Benar, PP No. 17 Tahun 2010 dan Kepdirjen Pendis No. 64 Tahun 2025 secara tegas melarang adanya pungutan dalam PPDB. Namun, perlu dipahami bahwa madrasah berada dalam situasi yang unik dan serba keterbatasan meskipun itu madrasah negeri. Banyak madrasah negeri di Aceh yang secara faktual masih kekurangan sarana, terbatas anggaran operasional, dan menghadapi tuntutan masyarakat untuk memberikan layanan pendidikan yang lebih baik, layak, dan berkualitas.

Dalam situasi seperti ini, sering muncul inisiatif komite atau orang tua siswa untuk berkontribusi secara sukarela terhadap program-program madrasah yang disusun dalam rangka menyahuti tuntutan masyarakat. Sayangnya, di lapangan inisiatif semacam ini kadang dibaca secara kaku sebagai “pungutan liar”. Padahal, itu merupakan bentuk kontribusi dan partisipasi sosial masyarakat dalam membangun pendidikan madrasah.

Selama ini, kegiatan-kegiatan yang dilaksanakan di madrasah selain proses belajar mengajar, ada kegiatan-kegiatan ekstra kurikuler yang bersifat non buggeting dalam rangka mendongkrak layanan dan kualitas madrasah. Kegiatan tersebut sangat dirasakan manfaatnya oleh siswa-siswi madrasah, kualitas mareka juga tidak kalah dengan siswa-siswi sekolah umum lainnya. Kondisi seperti inilah yang dialami oleh jajaran madrasah dan menyampaikannya ke komite, lalu komite mengajak wali siswa untuk berkonstribusi supaya kegiatan tersebut dapat berjalan.

Madrasah Adalah Lembaga Nilai, Bukan Sekadar Institusi

Ombudsman dalam beberapa pernyataannya terkesan menempatkan madrasah pada posisi pesakitan. Padahal, madrasah bukan hanya sekolah, melainkan lembaga nilai. Madrasah membentuk karakter, moral, dan spiritual generasi Aceh.

Menggeneralisir praktik maladministrasi di beberapa madrasah lalu menarasikannya seolah menjadi “wajah madrasah” jelas merupakan bentuk ketidakadilan. Publik harus paham bahwa ribuan madrasah di Aceh tetap berjalan lurus, disiplin, dan amanah dalam mendidik anak bangsa.
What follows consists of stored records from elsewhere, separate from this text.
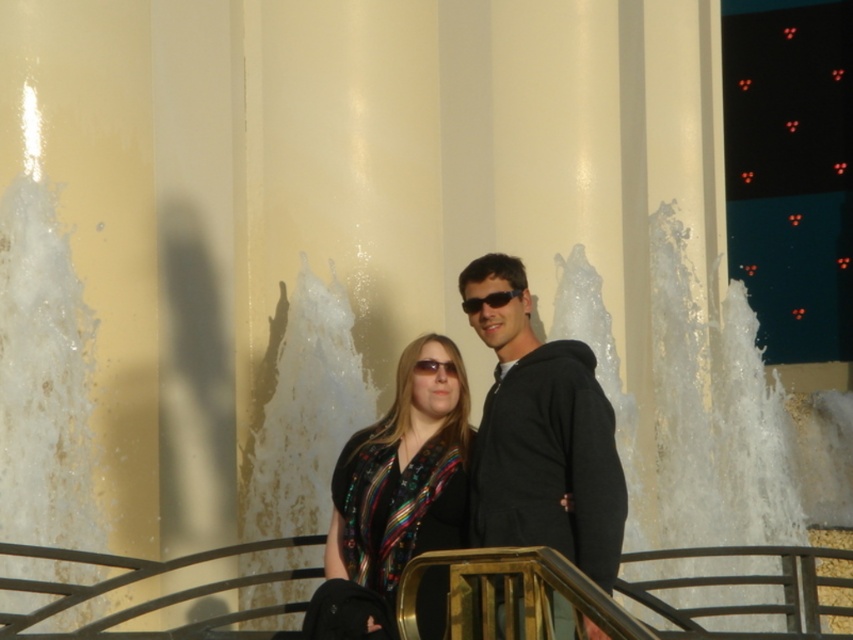
Question: Does multicolored fabric blouse at center appear over black plastic sunglasses at center?

Choices:
 (A) no
 (B) yes

Answer: (A)

Question: Among these objects, which one is farthest from the camera?

Choices:
 (A) black plastic sunglasses at center
 (B) multicolored fabric blouse at center

Answer: (A)

Question: Estimate the real-world distances between objects in this image. Which object is farther from the black matte hoodie at center?

Choices:
 (A) black plastic sunglasses at center
 (B) multicolored fabric blouse at center

Answer: (A)

Question: Does black matte hoodie at center have a lesser width compared to black plastic sunglasses at center?

Choices:
 (A) no
 (B) yes

Answer: (A)

Question: Which is farther from the black matte hoodie at center?

Choices:
 (A) black plastic sunglasses at center
 (B) multicolored fabric blouse at center

Answer: (A)

Question: Does black matte hoodie at center have a greater width compared to black plastic sunglasses at center?

Choices:
 (A) no
 (B) yes

Answer: (B)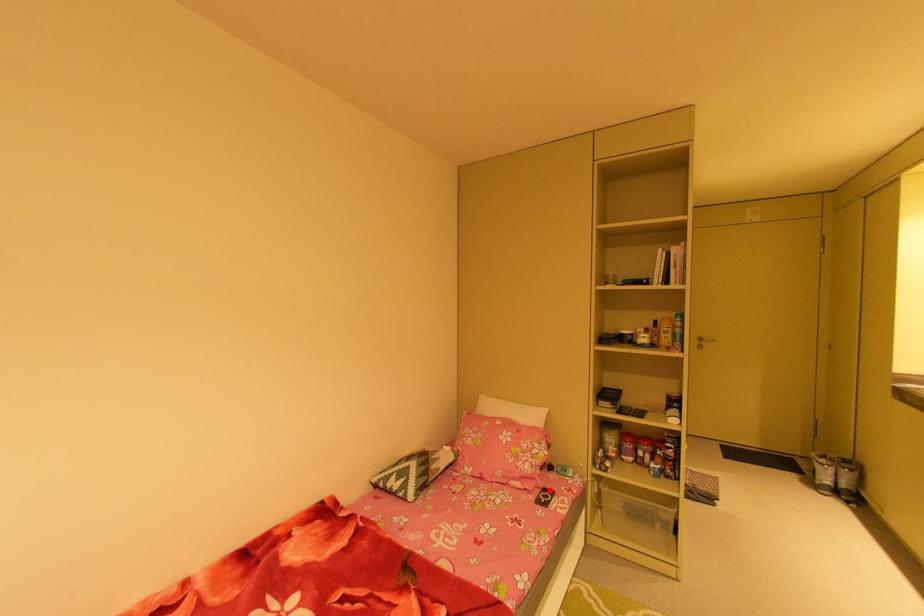
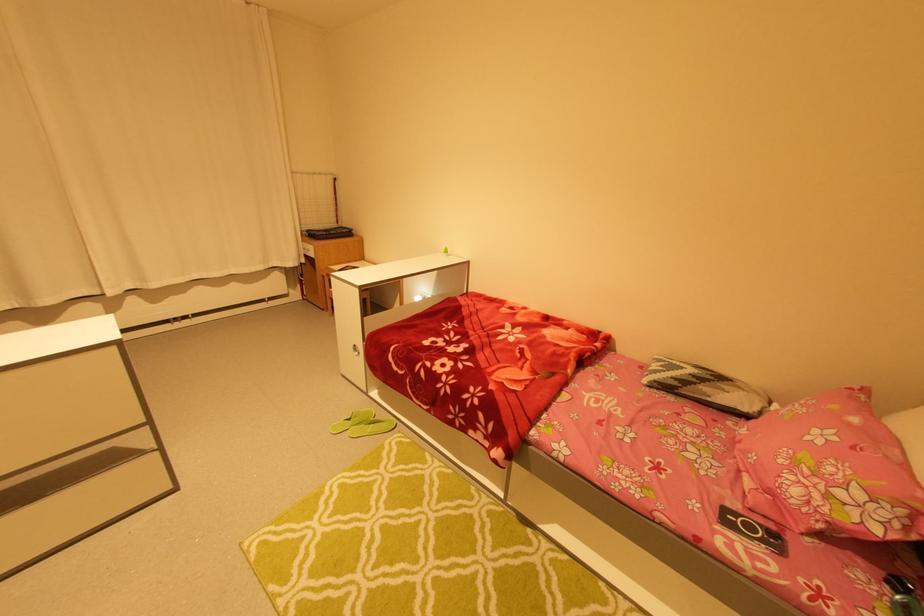
The point at the highlighted location is marked in the first image. Where is the corresponding point in the second image?

(781, 536)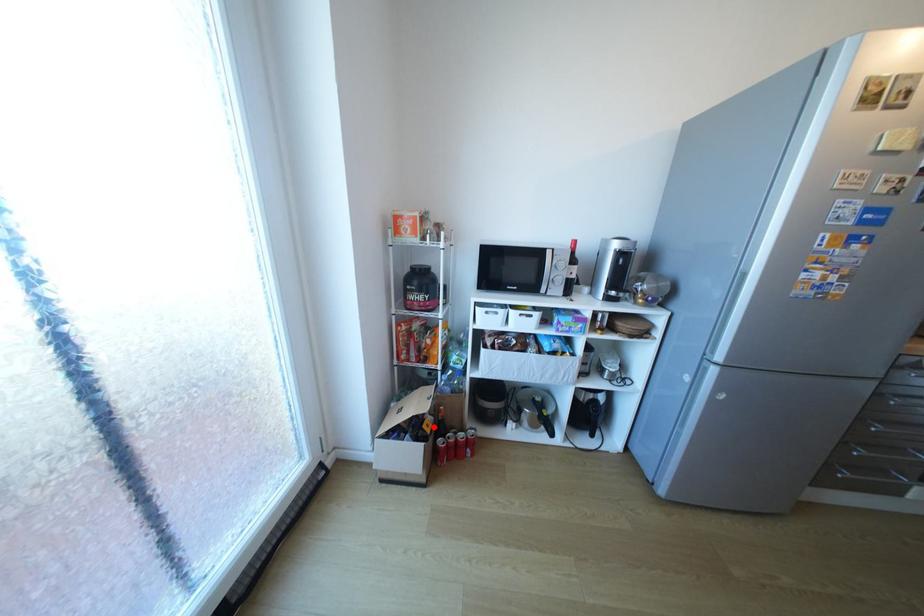
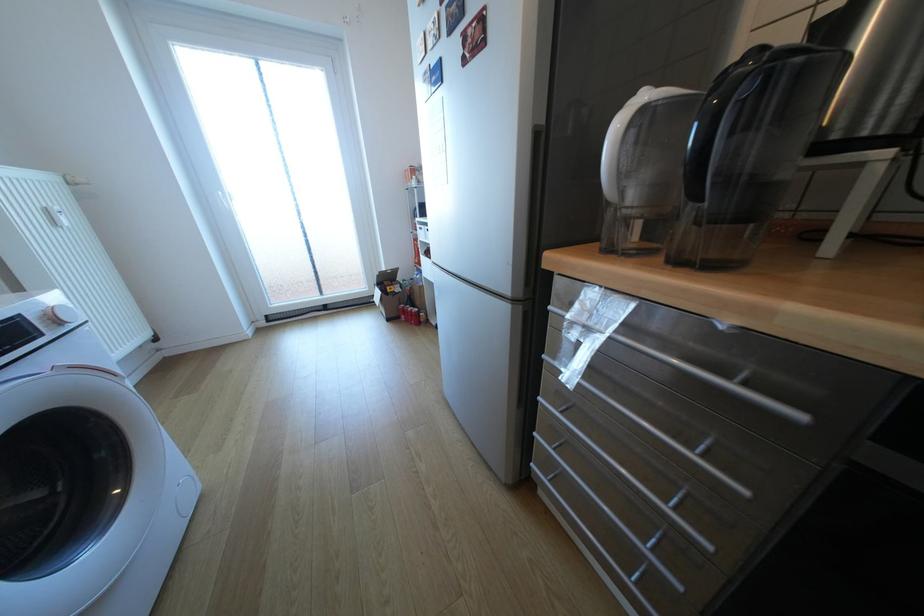
In the second image, find the point that corresponds to the highlighted location in the first image.

(397, 288)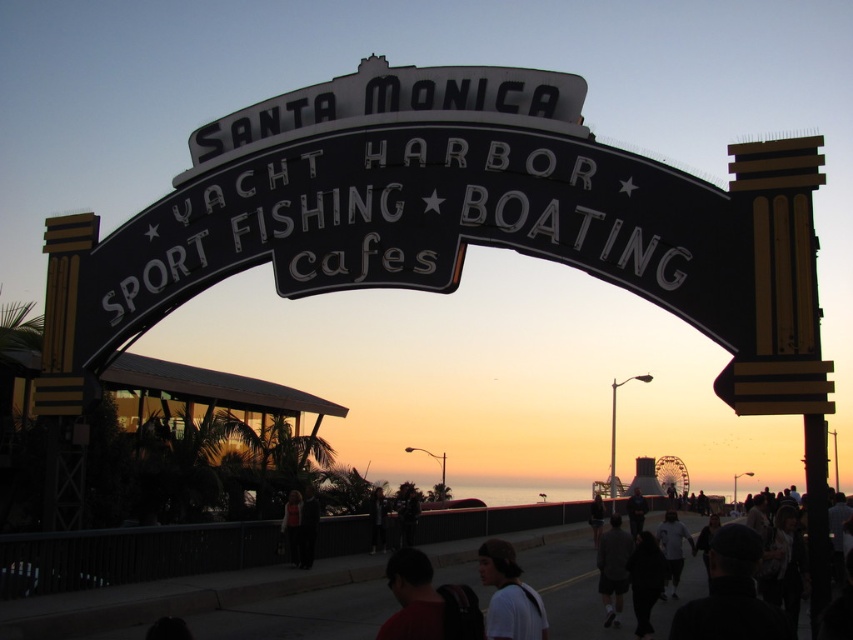
Based on the photo, you are a tour guide at Santa Monica Yacht Harbor and want to ensure that the dark gray hoodie at center and the dark brown leather jacket at lower center can hear your explanation. If your voice can carry up to 30 meters, will they both hear you?

The dark gray hoodie at center and the dark brown leather jacket at lower center are 26.68 meters apart from each other. Since the distance between them is within the 30 meters range of your voice, both can hear your explanation as long as there are no obstructions.

You are standing at the Santa Monica Yacht Harbor and see two people wearing a dark gray shirt at center and a matte black shirt at center. Which person is closer to you?

The dark gray shirt at center is closer to you because it is in front of the matte black shirt at center.

You are standing at the Santa Monica Yacht Harbor under the illuminated archway. You notice two jackets hanging on a rack near the walkway. The jackets are a dark brown leather jacket at center and a dark blue jacket at center. Which jacket is taller?

The dark brown leather jacket at center is taller than the dark blue jacket at center.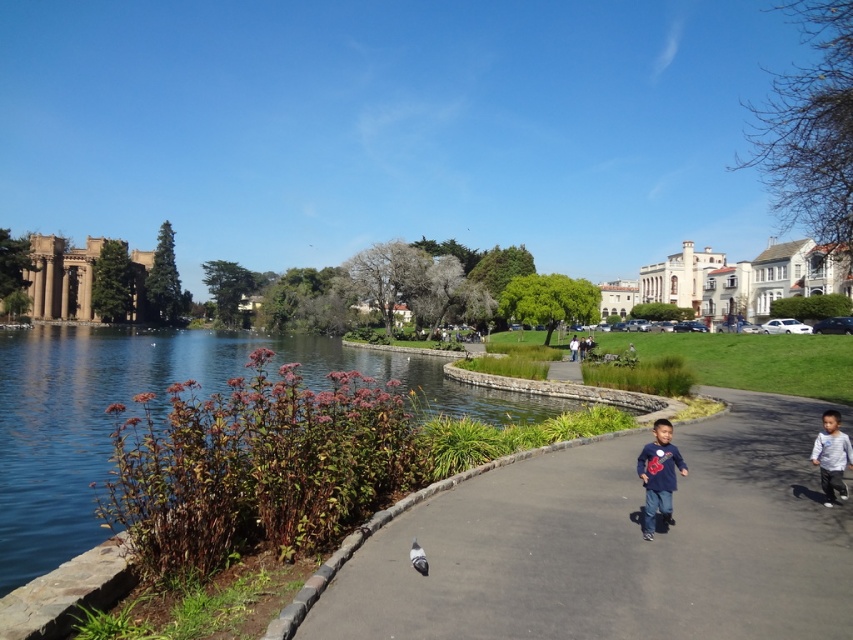
You are a photographer standing at the park entrance and see two people wearing the dark blue shirt at center and the light gray cotton shirt at lower right. Which person is positioned lower in the frame?

The dark blue shirt at center is positioned lower than the light gray cotton shirt at lower right in the frame.

Based on the photo, you are standing at the entrance of the park and want to reach the stone bridge. According to the image, where is the smooth asphalt path at center located in relation to the stone bridge?

The smooth asphalt path at center is located at point (616, 545), so it is positioned to the right and slightly below the stone bridge in the image.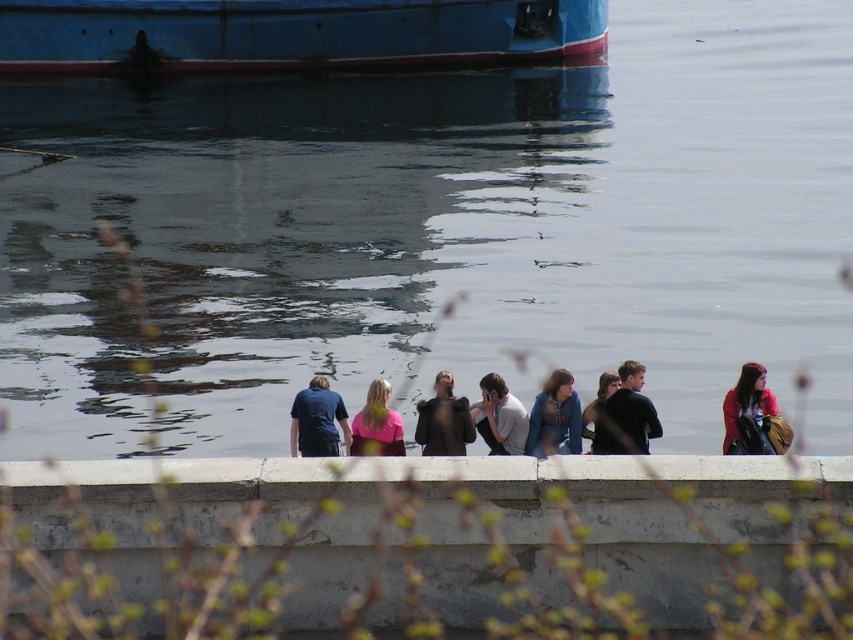
You are a photographer trying to capture a photo of the concrete ledge at lower center and the matte pink shirt at lower right. Considering their heights, which object should you focus on first to ensure proper framing?

The concrete ledge at lower center is taller than the matte pink shirt at lower right, so you should focus on the concrete ledge at lower center first to ensure proper framing.

You are standing at the origin point of this scene. A blue painted wood boat at upper left is located at point (289,35). If you want to reach the boat, which direction should you move in relation to your current position?

The blue painted wood boat at upper left is located at point (289,35), so you should move northeast to reach it.

You are a photographer trying to capture both the dark blue shirt at center and the matte pink shirt at lower right in a single shot. Based on their positions, which shirt is closer to the camera?

The dark blue shirt at center is positioned over the matte pink shirt at lower right, meaning it is closer to the camera.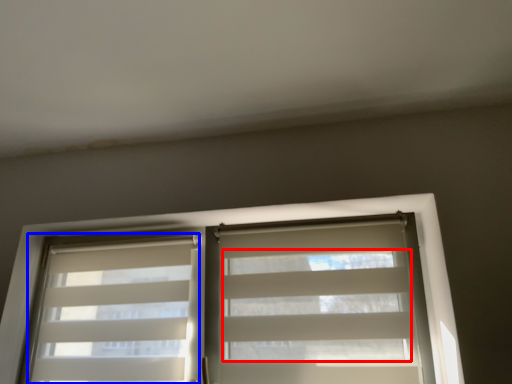
Question: Which object is further to the camera taking this photo, blind (highlighted by a red box) or shutter (highlighted by a blue box)?

Choices:
 (A) blind
 (B) shutter

Answer: (B)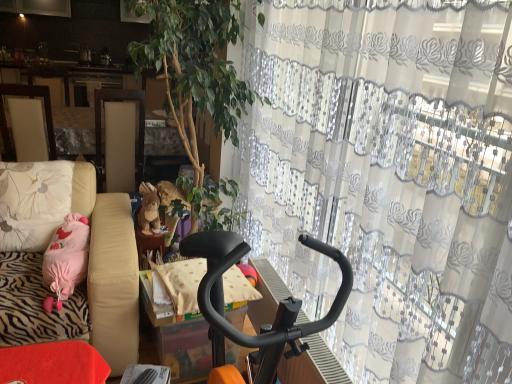
Question: From the image's perspective, is black textured cushion at center on black plastic exercise bike at center?

Choices:
 (A) yes
 (B) no

Answer: (A)

Question: Is black textured cushion at center wider than black plastic exercise bike at center?

Choices:
 (A) yes
 (B) no

Answer: (B)

Question: Is black textured cushion at center completely or partially outside of black plastic exercise bike at center?

Choices:
 (A) yes
 (B) no

Answer: (B)

Question: Is black textured cushion at center aimed at black plastic exercise bike at center?

Choices:
 (A) yes
 (B) no

Answer: (B)

Question: Considering the relative positions of black textured cushion at center and black plastic exercise bike at center in the image provided, is black textured cushion at center in front of black plastic exercise bike at center?

Choices:
 (A) yes
 (B) no

Answer: (B)

Question: From a real-world perspective, is green leafy plant at center above or below black plastic exercise bike at center?

Choices:
 (A) below
 (B) above

Answer: (B)

Question: Considering the positions of green leafy plant at center and black plastic exercise bike at center in the image, is green leafy plant at center taller or shorter than black plastic exercise bike at center?

Choices:
 (A) short
 (B) tall

Answer: (B)

Question: Considering their positions, is green leafy plant at center located in front of or behind black plastic exercise bike at center?

Choices:
 (A) front
 (B) behind

Answer: (B)

Question: Is green leafy plant at center inside or outside of black plastic exercise bike at center?

Choices:
 (A) inside
 (B) outside

Answer: (B)

Question: From a real-world perspective, is green leafy plant at center positioned above or below brown plush rabbit at center?

Choices:
 (A) above
 (B) below

Answer: (A)

Question: Visually, is green leafy plant at center positioned to the left or to the right of brown plush rabbit at center?

Choices:
 (A) left
 (B) right

Answer: (B)

Question: Does point (177, 82) appear closer or farther from the camera than point (137, 216)?

Choices:
 (A) farther
 (B) closer

Answer: (A)

Question: In terms of width, does green leafy plant at center look wider or thinner when compared to brown plush rabbit at center?

Choices:
 (A) wide
 (B) thin

Answer: (A)

Question: Is brown plush rabbit at center inside or outside of black textured cushion at center?

Choices:
 (A) outside
 (B) inside

Answer: (A)

Question: Is brown plush rabbit at center taller or shorter than black textured cushion at center?

Choices:
 (A) tall
 (B) short

Answer: (A)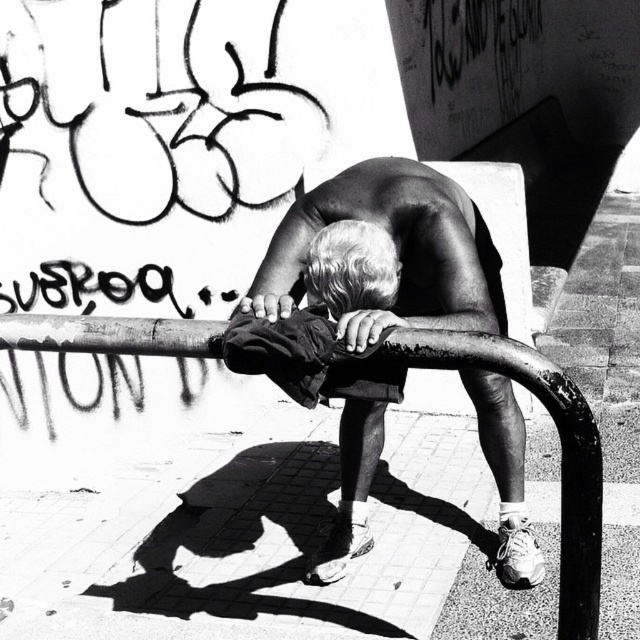
This screenshot has height=640, width=640. What do you see at coordinates (364, 308) in the screenshot? I see `smooth skin man at center` at bounding box center [364, 308].

Identify the location of smooth skin man at center. (x=364, y=308).

Who is more forward, [323,252] or [51,300]?

Positioned in front is point [323,252].

Does point (308, 324) lie behind point (12, 284)?

No, (308, 324) is in front of (12, 284).

This screenshot has width=640, height=640. What do you see at coordinates (332, 369) in the screenshot?
I see `dark fabric shorts at center` at bounding box center [332, 369].

I want to click on dark fabric shorts at center, so click(332, 369).

Who is shorter, dark fabric shorts at center or rusty metal rail at center?

dark fabric shorts at center

Does dark fabric shorts at center come in front of rusty metal rail at center?

No.

Who is more distant from viewer, (284, 330) or (205, 344)?

Positioned behind is point (205, 344).

Locate an element on the screen. This screenshot has height=640, width=640. dark fabric shorts at center is located at coordinates (332, 369).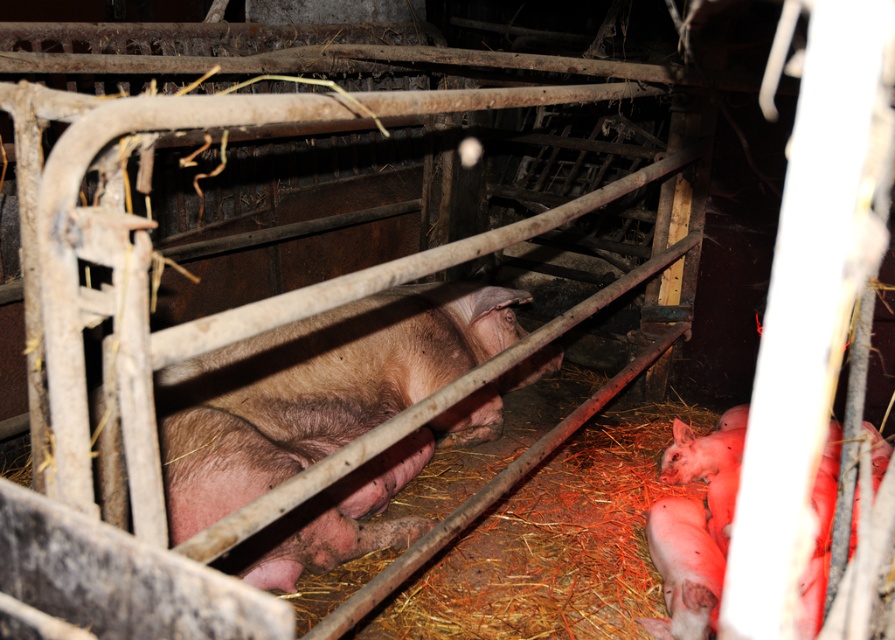
Does pinkish-brown skin at center lie behind pink soft piglet at lower right?

No, it is not.

Does pinkish-brown skin at center have a larger size compared to pink soft piglet at lower right?

Yes.

This screenshot has width=895, height=640. I want to click on pinkish-brown skin at center, so click(313, 388).

Which is more to the right, pinkish-brown skin at center or pink soft fur pig at lower right?

pink soft fur pig at lower right

What do you see at coordinates (313, 388) in the screenshot? I see `pinkish-brown skin at center` at bounding box center [313, 388].

Based on the photo, who is more distant from viewer, [278,428] or [663,582]?

The point [278,428] is more distant.

I want to click on pinkish-brown skin at center, so click(x=313, y=388).

From the picture: Is pink soft piglet at lower right to the right of pink soft fur pig at lower right from the viewer's perspective?

Correct, you'll find pink soft piglet at lower right to the right of pink soft fur pig at lower right.

Who is positioned more to the right, pink soft piglet at lower right or pink soft fur pig at lower right?

From the viewer's perspective, pink soft piglet at lower right appears more on the right side.

Does point (699, 472) lie behind point (712, 605)?

Yes, point (699, 472) is behind point (712, 605).

Identify the location of pink soft piglet at lower right. (709, 467).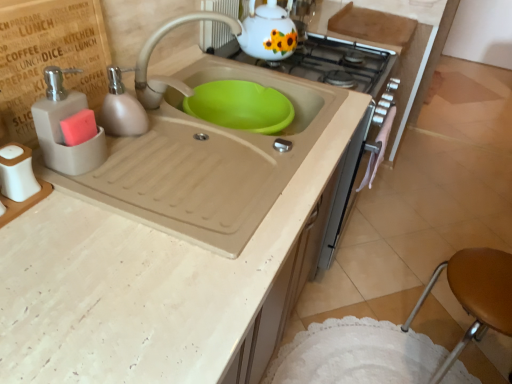
Question: Can you confirm if beige matte sink at center is smaller than white glossy gas stove at upper center?

Choices:
 (A) yes
 (B) no

Answer: (B)

Question: Is beige matte sink at center oriented towards white glossy gas stove at upper center?

Choices:
 (A) yes
 (B) no

Answer: (B)

Question: Is beige matte sink at center not inside white glossy gas stove at upper center?

Choices:
 (A) yes
 (B) no

Answer: (A)

Question: Is beige matte sink at center to the right of white glossy gas stove at upper center from the viewer's perspective?

Choices:
 (A) no
 (B) yes

Answer: (A)

Question: From the image's perspective, is beige matte sink at center beneath white glossy gas stove at upper center?

Choices:
 (A) yes
 (B) no

Answer: (A)

Question: Is beige matte sink at center closer to camera compared to white glossy gas stove at upper center?

Choices:
 (A) no
 (B) yes

Answer: (B)

Question: Considering the relative positions of matte gray soap dispenser at left, the 2th soap dispenser positioned from the back, and white glossy gas stove at upper center in the image provided, is matte gray soap dispenser at left, the 2th soap dispenser positioned from the back, to the left of white glossy gas stove at upper center from the viewer's perspective?

Choices:
 (A) no
 (B) yes

Answer: (B)

Question: Is matte gray soap dispenser at left, the 2th soap dispenser positioned from the back, facing away from white glossy gas stove at upper center?

Choices:
 (A) no
 (B) yes

Answer: (A)

Question: Does matte gray soap dispenser at left, the 2th soap dispenser positioned from the back, appear on the right side of white glossy gas stove at upper center?

Choices:
 (A) no
 (B) yes

Answer: (A)

Question: Does matte gray soap dispenser at left, which appears as the 1th soap dispenser when viewed from the front, come behind white glossy gas stove at upper center?

Choices:
 (A) no
 (B) yes

Answer: (A)

Question: Is matte gray soap dispenser at left, which appears as the 1th soap dispenser when viewed from the front, outside of white glossy gas stove at upper center?

Choices:
 (A) no
 (B) yes

Answer: (B)

Question: Does matte gray soap dispenser at left, which appears as the 1th soap dispenser when viewed from the front, have a lesser width compared to white glossy gas stove at upper center?

Choices:
 (A) no
 (B) yes

Answer: (B)

Question: Would you say matte gray soap dispenser at left is outside beige matte sink at center?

Kaidah Usul: Kearifan dalam Menyikapi Masalah

Dalam kaidah usul fiqh terdapat sebuah pedoman bijak:

Artinya: Jika kamu tidak mendapatkan semua, jangan tinggalkan semua.

Kaidah ini melahirkan kearifan yang relevan dengan kondisi madrasah hari ini. Sama halnya dengan pepatah: jangan karena tikus ada di lumbung lalu rumahnya dibakar.

Jika ada kesalahan, janganlah seluruh keputusan komite dibatalkan. Perbaiki di mana salahnya, beri ruang dialog, dan jika ada indikasi penyalahgunaan anggaran serta kewenangan, berikan waktu kepada komite untuk menyelesaikannya. Janganlah perkara yang masih bisa diselesaikan secara adat, adab, dan kearifan lokal langsung dibawa ke ranah hukum.

Manuver Ombudsman akhir-akhir ini dipandang oleh beberapa cendekiawan, bahkan oleh Kepala Ombudsman periode sebelumnya, sudah mengganggu iklim akademik di madrasah dan berdampak pada nama baik kepala madrasah. Padahal, tidak sedikit dana komite yang telah nyata manfaatnya bagi peserta didik dan peningkatan mutu madrasah.

Perbedaan Pemahaman: Di sinilah Misskonsepsi Terjadi

Jika Ombudsman membaca regulasi secara legalistik-formal, maka apapun bentuk sumbangan akan dipandang pelanggaran. Namun, jika regulasi dibaca dengan pendekatan sosiologis, maka jelas ada ruang yang sah untuk partisipasi masyarakat. Artinya, bukan madrasah yang salah, melainkan perlu ada penyeragaman tafsir antara Kemenag, madrasah, komite sekolah, dan Ombudsman. Tanpa itu, maka setiap langkah akan selalu berpotensi disalahpahami.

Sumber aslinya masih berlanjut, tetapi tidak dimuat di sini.